2.3. TACE with Systemic Therapy

The anticancer mechanisms of TACE involve a tumor embolic effect leading to tissue necrosis, in addition to the local delivery of cytotoxic agents. TACE causes tissue hypoxia that results in the upregulation of vascular endothelial growth factor (VEGF), which may lead to tumor revascularization and local recurrence. In this regard, the combination of antiangiogenic agents with TACE was expected to inhibit the revascularizing action of upregulated VEGF induced by TACE. Accordingly, the combination of TACE with anti-angiogenic agents may delay tumor progression or recurrence, and thus improve OS.

Several attempts have been made to combine TACE with other systemic agents whose main mechanism of action is anti-angiogenesis: The SPACE and TACE 2 trials compared TACE plus sorafenib and TACE alone, while the BRISK-TA study did the same with brivanib, and the ORIENTAL study with orantinib. Despite the plausible rationale for the combination strategy, all four RCTs evaluating the combination of TACE with systemic agents failed to show any clinical benefit compared to TACE alone. Kudo et al. presented several reasons for these repeated negative trials. They suggested that the duration of the study was too short to evaluate OS as a primary endpoint. In addition, post-trial treatments after progression likely affect OS, making it difficult to evaluate treatment outcomes using OS. The definition of time to progression or PFS also needs to be more standardized, and tailored to the specifics of TACE treatment. Based on the lessons from the previous trials, Kudo et al. demonstrated positive results of the TACTICS trial, a randomized phase II trial comparing TACE plus sorafenib with TACE alone. The use of TACE plus sorafenib resulted in a major improvement in PFS: 25.2 months in the TACE plus sorafenib group versus 13.5 months in the TACE alone group (p = 0.006). The improved outcomes observed in the TACTICS trial can be explained by the differences in the study protocol compared to those of the previous trials. The most distinctive difference is that new intrahepatic lesions were not regarded as progressive disease because they do not imply treatment failure based on the natural tumor biology of HCC. Progression in this trial was defined as untreatable (unTACEable) progression; e.g., > 25% of intrahepatic tumor progression, deterioration of liver function to Child-Pugh class C after TACE, macrovascular invasion, or extrahepatic spread. Treatment was continued until unTACEable progression, TACE refractoriness, or unacceptable toxicity. Sorafenib was started two–three weeks prior to the first TACE in this trial. As a result, patients in the TACTICS trial received sorafenib treatment for a much longer period than in previous trials, with a median of 38.7 weeks and 17.0 to 21.0 weeks, respectively. This new TACE-specific endpoint and protocol should be validated in future TACE combination trials.

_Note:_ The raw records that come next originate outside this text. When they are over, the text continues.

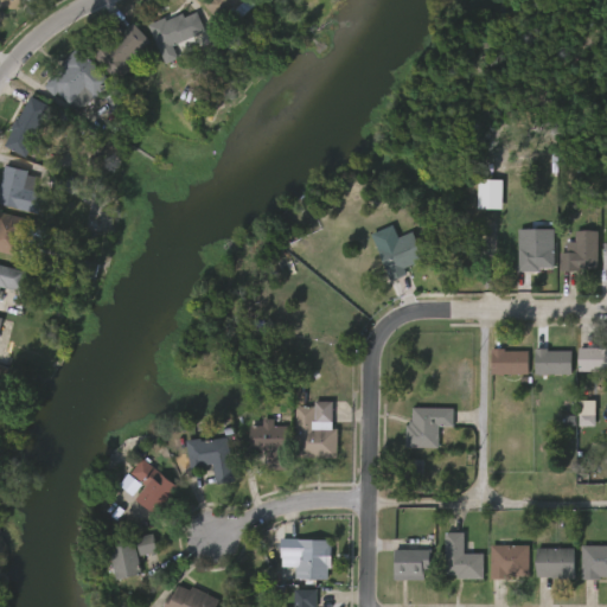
[(21,0),(20,10),(4,8),(4,0),(21,0)]
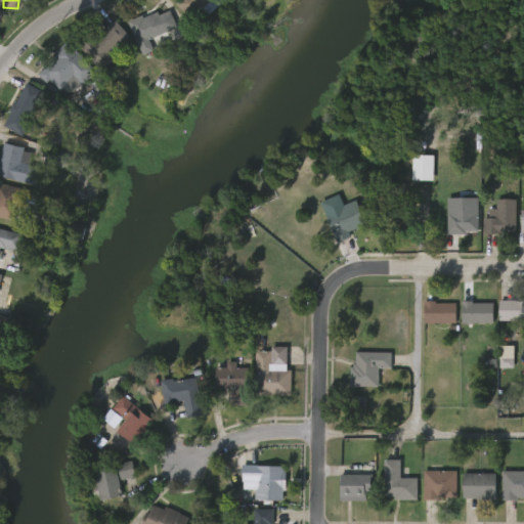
[(216,0),(220,4),(206,17),(199,9),(188,17),(175,3),(178,0),(216,0)]
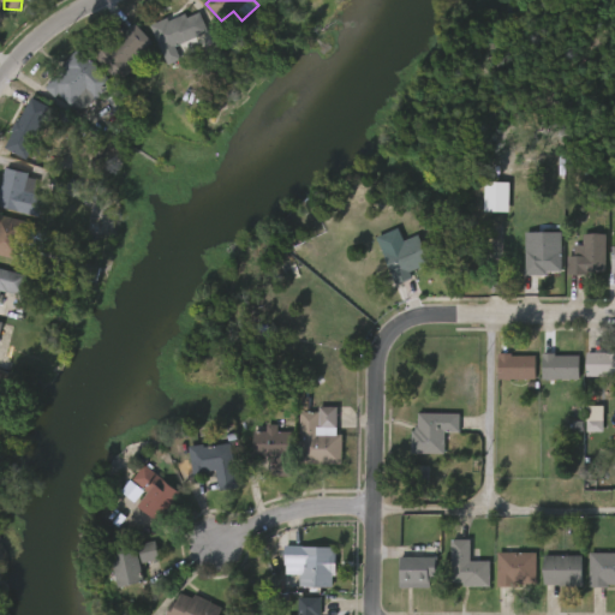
[(198,12),(208,31),(179,45),(186,60),(169,67),(149,25),(166,18),(168,22),(184,13),(186,18),(198,12)]
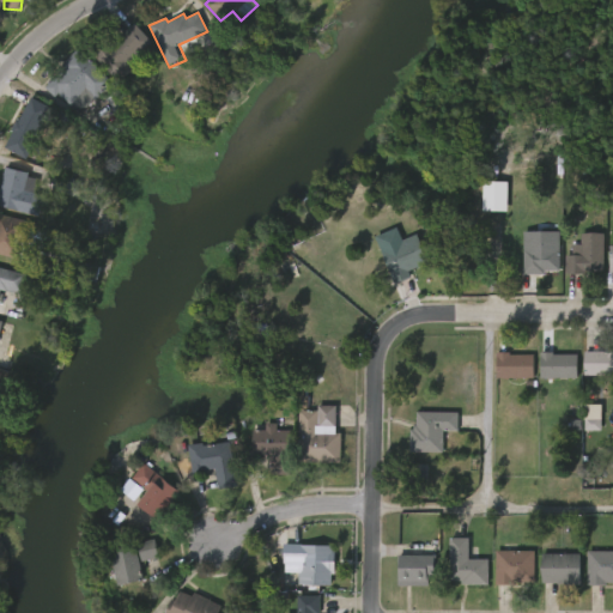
[(150,41),(126,62),(133,70),(119,83),(95,56),(108,43),(110,46),(134,24),(150,41)]
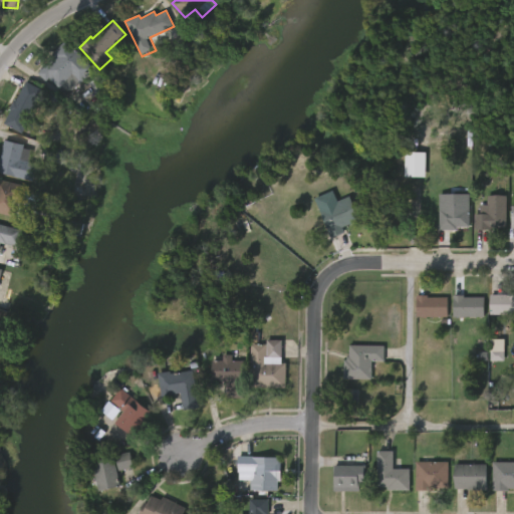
[(94,70),(81,82),(72,73),(55,90),(37,72),(52,57),(50,55),(65,40),(94,70)]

Another approach being investigated is the combination of immune checkpoint inhibitors with TACE. Locoregional therapies, including TACE, activate the host immune system by promoting local inflammation and triggering the release of tumor antigens. When tumor antigens are released by TACE, subsequent administration of immune checkpoint inhibitors can prevent intrahepatic micrometastases, which are typically undetectable, and are the main cause of recurrence. One prospective study demonstrated that ablative therapies, such as RFA and TACE, induced a peripheral immune response and enhanced the efficacy of tremelimumab in patients with advanced-stage HCC. The combination of TACE and tremelimumab afforded favorable outcomes, with a partial response rate of 26% and OS of 12.3 months. At present, a phase III trial of combination therapy with TACE plus durvalumab and/or bevacizumab (the EMERALD-1 trial) is ongoing (NCT03937830).